Implement Nvidia's Reduction kernel (Templates)

Jun 26, 2013 at 10:17 PM
I'd think anyone and everyone successfully writing parallel code would depend heavily on existing reduction code. NVIDIA publishes this example, but it uses templates which resemble generics to me, but I'm completely at a loss as to how to call this using managed code. Anyone have any insight or experience at this?
Jun 26, 2013 at 11:17 PM
to start with, C++ templates are not the same as generics in C#. You can think of templates as a description (or template) for the compiler how to create a function.
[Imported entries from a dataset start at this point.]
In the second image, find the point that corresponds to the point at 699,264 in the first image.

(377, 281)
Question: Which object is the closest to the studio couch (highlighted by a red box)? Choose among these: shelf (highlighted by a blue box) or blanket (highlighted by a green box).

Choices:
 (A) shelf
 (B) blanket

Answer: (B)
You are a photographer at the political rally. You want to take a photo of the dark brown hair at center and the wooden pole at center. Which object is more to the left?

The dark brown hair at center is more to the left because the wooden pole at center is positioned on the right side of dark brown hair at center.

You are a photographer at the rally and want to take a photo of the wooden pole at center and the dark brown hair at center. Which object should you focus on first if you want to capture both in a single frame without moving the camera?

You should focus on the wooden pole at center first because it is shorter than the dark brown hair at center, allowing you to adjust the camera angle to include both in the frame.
The goal of generics is more or less the same, but once you have compiled a templated function, you can't distinguish it anymore from a “normal” function. And this is exactly the trick on how you can use templates with managedCuda: You simply put a dummy host function in your cu-file to tell the compiler how to instantiate the template and then use it the same way as any other kernel from managed code.
But, as templates are a C++ feature, you must omit ‘extern “C”’ in your source code and further, you must determine the new kernel name. The compiler encodes all the information about what instance of your template to use inside the name (aka name mangling). You can simply compile to ptx and open the file with a text editor to look up the new mangled names you have to use with managedCuda.
If all that sounds too complicated, have a look at the GrabCutNPP sample, many kernels there are templates. E.g. -> line 82 is the template kernel and line 111 is the dummy host function to call it. From this you get three kernels that you can use as
        ApplyMatteKernelMode0 = ctx.LoadKernelPTX(kernel, "_Z16ApplyMatteKernelILi0EEvP6uchar4iPKS0_iPKhiii");
        ApplyMatteKernelMode1 = ctx.LoadKernelPTX(kernel, "_Z16ApplyMatteKernelILi1EEvP6uchar4iPKS0_iPKhiii");
        ApplyMatteKernelMode2 = ctx.LoadKernelPTX(kernel, "_Z16ApplyMatteKernelILi2EEvP6uchar4iPKS0_iPKhiii");
Jun 27, 2013 at 11:58 AM
Thank you so much! Just like everything else; it's simple once you understand it.